§ **WHAT YOU NEED TO DO**
Without the pictures, extract every line from the start of the material to the line containing "and equipment. |", both ends included.

§ **RECORDED DATA**
***

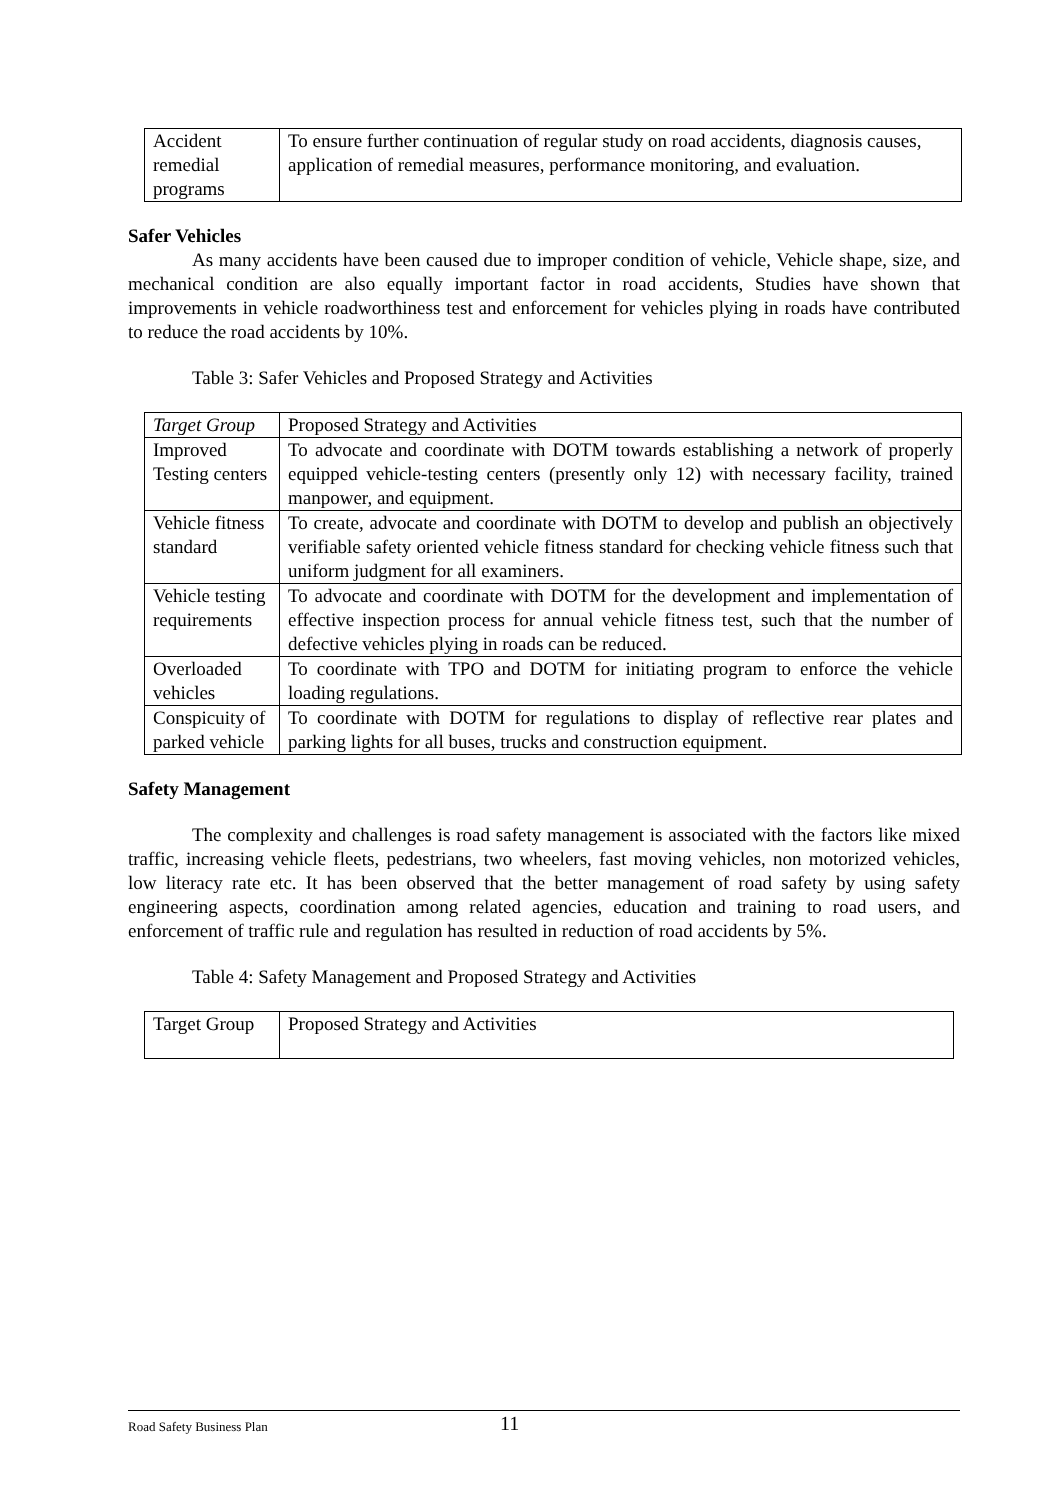| Accident remedial programs | To ensure further continuation of regular study on road accidents, diagnosis causes, application of remedial measures, performance monitoring, and evaluation. |
Safer Vehicles
As many accidents have been caused due to improper condition of vehicle, Vehicle shape, size, and mechanical condition are also equally important factor in road accidents, Studies have shown that improvements in vehicle roadworthiness test and enforcement for vehicles plying in roads have contributed to reduce the road accidents by 10%.
Table 3: Safer Vehicles and Proposed Strategy and Activities
| Target Group | Proposed Strategy and Activities |
| Improved Testing centers | To advocate and coordinate with DOTM towards establishing a network of properly equipped vehicle-testing centers (presently only 12) with necessary facility, trained manpower, and equipment. |
| Vehicle fitness standard | To create, advocate and coordinate with DOTM to develop and publish an objectively verifiable safety oriented vehicle fitness standard for checking vehicle fitness such that uniform judgment for all examiners. |
| Vehicle testing requirements | To advocate and coordinate with DOTM for the development and implementation of effective inspection process for annual vehicle fitness test, such that the number of defective vehicles plying in roads can be reduced. |
| Overloaded vehicles | To coordinate with TPO and DOTM for initiating program to enforce the vehicle loading regulations. |
| Conspicuity of parked vehicle | To coordinate with DOTM for regulations to display of reflective rear plates and parking lights for all buses, trucks and construction equipment. |
Safety Management
The complexity and challenges is road safety management is associated with the factors like mixed traffic, increasing vehicle fleets, pedestrians, two wheelers, fast moving vehicles, non motorized vehicles, low literacy rate etc. It has been observed that the better management of road safety by using safety engineering aspects, coordination among related agencies, education and training to road users, and enforcement of traffic rule and regulation has resulted in reduction of road accidents by 5%.
Table 4: Safety Management and Proposed Strategy and Activities
| Target Group | Proposed Strategy and Activities |
Road Safety Business Plan 11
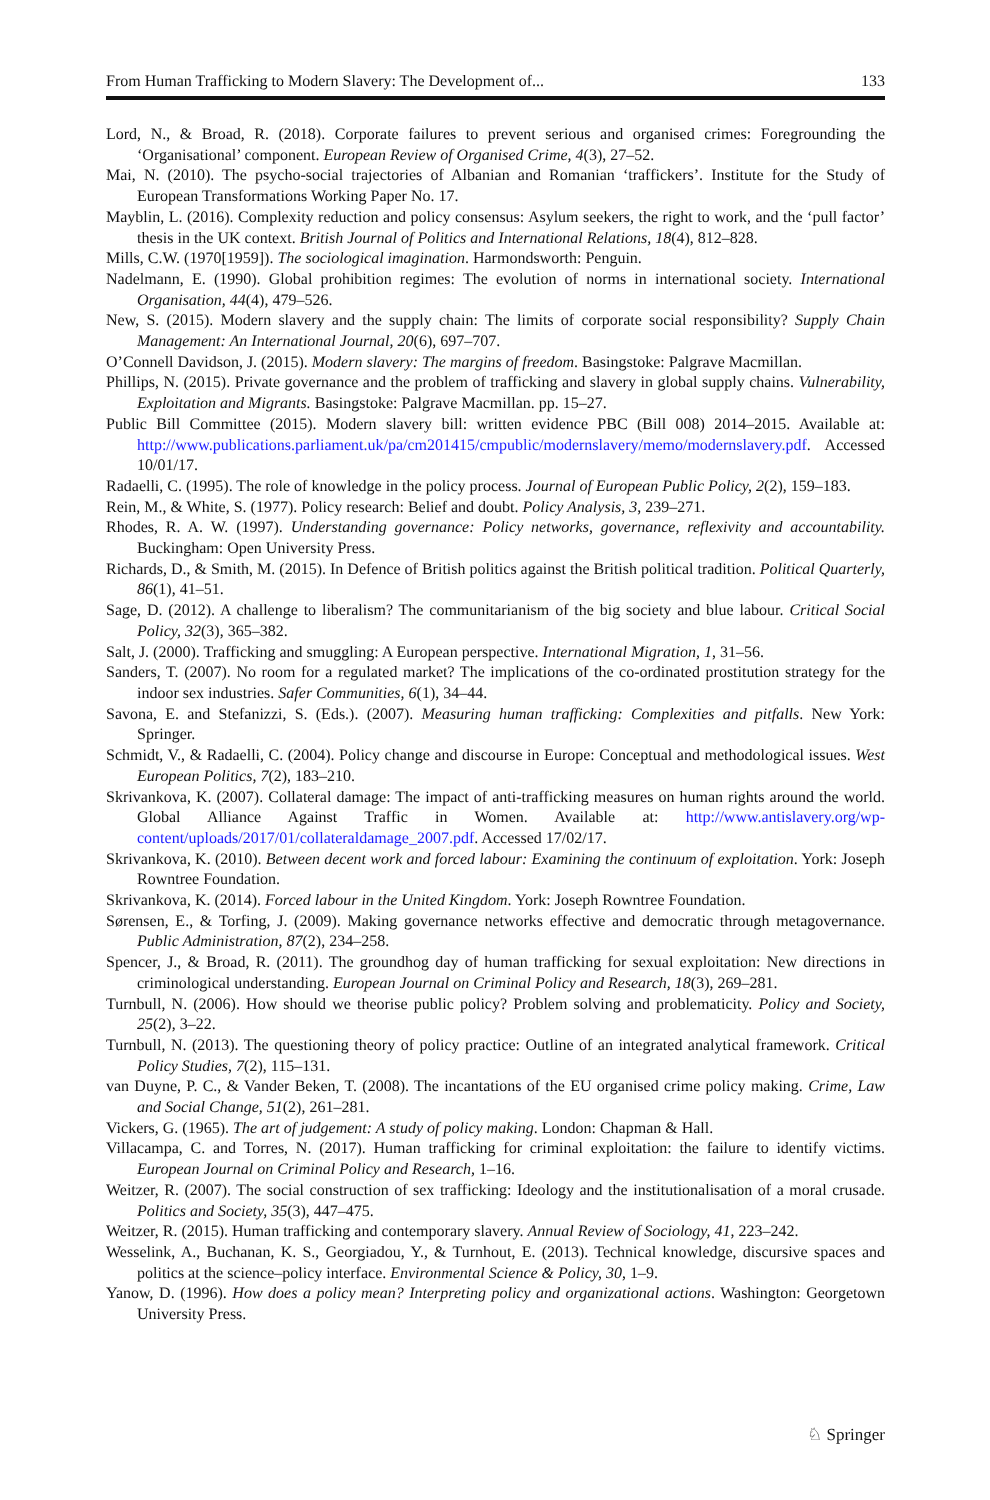From Human Trafficking to Modern Slavery: The Development of... 133
Lord, N., & Broad, R. (2018). Corporate failures to prevent serious and organised crimes: Foregrounding the ‘Organisational’ component. European Review of Organised Crime, 4(3), 27–52.
Mai, N. (2010). The psycho-social trajectories of Albanian and Romanian ‘traffickers’. Institute for the Study of European Transformations Working Paper No. 17.
Mayblin, L. (2016). Complexity reduction and policy consensus: Asylum seekers, the right to work, and the ‘pull factor’ thesis in the UK context. British Journal of Politics and International Relations, 18(4), 812–828.
Mills, C.W. (1970[1959]). The sociological imagination. Harmondsworth: Penguin.
Nadelmann, E. (1990). Global prohibition regimes: The evolution of norms in international society. International Organisation, 44(4), 479–526.
New, S. (2015). Modern slavery and the supply chain: The limits of corporate social responsibility? Supply Chain Management: An International Journal, 20(6), 697–707.
O’Connell Davidson, J. (2015). Modern slavery: The margins of freedom. Basingstoke: Palgrave Macmillan.
Phillips, N. (2015). Private governance and the problem of trafficking and slavery in global supply chains. Vulnerability, Exploitation and Migrants. Basingstoke: Palgrave Macmillan. pp. 15–27.
Public Bill Committee (2015). Modern slavery bill: written evidence PBC (Bill 008) 2014–2015. Available at: http://www.publications.parliament.uk/pa/cm201415/cmpublic/modernslavery/memo/modernslavery.pdf. Accessed 10/01/17.
Radaelli, C. (1995). The role of knowledge in the policy process. Journal of European Public Policy, 2(2), 159–183.
Rein, M., & White, S. (1977). Policy research: Belief and doubt. Policy Analysis, 3, 239–271.
Rhodes, R. A. W. (1997). Understanding governance: Policy networks, governance, reflexivity and accountability. Buckingham: Open University Press.
Richards, D., & Smith, M. (2015). In Defence of British politics against the British political tradition. Political Quarterly, 86(1), 41–51.
Sage, D. (2012). A challenge to liberalism? The communitarianism of the big society and blue labour. Critical Social Policy, 32(3), 365–382.
Salt, J. (2000). Trafficking and smuggling: A European perspective. International Migration, 1, 31–56.
Sanders, T. (2007). No room for a regulated market? The implications of the co-ordinated prostitution strategy for the indoor sex industries. Safer Communities, 6(1), 34–44.
Savona, E. and Stefanizzi, S. (Eds.). (2007). Measuring human trafficking: Complexities and pitfalls. New York: Springer.
Schmidt, V., & Radaelli, C. (2004). Policy change and discourse in Europe: Conceptual and methodological issues. West European Politics, 7(2), 183–210.
Skrivankova, K. (2007). Collateral damage: The impact of anti-trafficking measures on human rights around the world. Global Alliance Against Traffic in Women. Available at: http://www.antislavery.org/wp-content/uploads/2017/01/collateraldamage_2007.pdf. Accessed 17/02/17.
Skrivankova, K. (2010). Between decent work and forced labour: Examining the continuum of exploitation. York: Joseph Rowntree Foundation.
Skrivankova, K. (2014). Forced labour in the United Kingdom. York: Joseph Rowntree Foundation.
Sørensen, E., & Torfing, J. (2009). Making governance networks effective and democratic through metagovernance. Public Administration, 87(2), 234–258.
Spencer, J., & Broad, R. (2011). The groundhog day of human trafficking for sexual exploitation: New directions in criminological understanding. European Journal on Criminal Policy and Research, 18(3), 269–281.
Turnbull, N. (2006). How should we theorise public policy? Problem solving and problematicity. Policy and Society, 25(2), 3–22.
Turnbull, N. (2013). The questioning theory of policy practice: Outline of an integrated analytical framework. Critical Policy Studies, 7(2), 115–131.
van Duyne, P. C., & Vander Beken, T. (2008). The incantations of the EU organised crime policy making. Crime, Law and Social Change, 51(2), 261–281.
Vickers, G. (1965). The art of judgement: A study of policy making. London: Chapman & Hall.
Villacampa, C. and Torres, N. (2017). Human trafficking for criminal exploitation: the failure to identify victims. European Journal on Criminal Policy and Research, 1–16.
Weitzer, R. (2007). The social construction of sex trafficking: Ideology and the institutionalisation of a moral crusade. Politics and Society, 35(3), 447–475.
Weitzer, R. (2015). Human trafficking and contemporary slavery. Annual Review of Sociology, 41, 223–242.
Wesselink, A., Buchanan, K. S., Georgiadou, Y., & Turnhout, E. (2013). Technical knowledge, discursive spaces and politics at the science–policy interface. Environmental Science & Policy, 30, 1–9.
Yanow, D. (1996). How does a policy mean? Interpreting policy and organizational actions. Washington: Georgetown University Press.
♘ Springer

***

§ **ANSWER**
| Accident remedial programs | To ensure further continuation of regular study on road accidents, diagnosis causes, application of remedial measures, performance monitoring, and evaluation. |
Safer Vehicles
As many accidents have been caused due to improper condition of vehicle, Vehicle shape, size, and mechanical condition are also equally important factor in road accidents, Studies have shown that improvements in vehicle roadworthiness test and enforcement for vehicles plying in roads have contributed to reduce the road accidents by 10%.
Table 3: Safer Vehicles and Proposed Strategy and Activities
| Target Group | Proposed Strategy and Activities |
| Improved Testing centers | To advocate and coordinate with DOTM towards establishing a network of properly equipped vehicle-testing centers (presently only 12) with necessary facility, trained manpower, and equipment. |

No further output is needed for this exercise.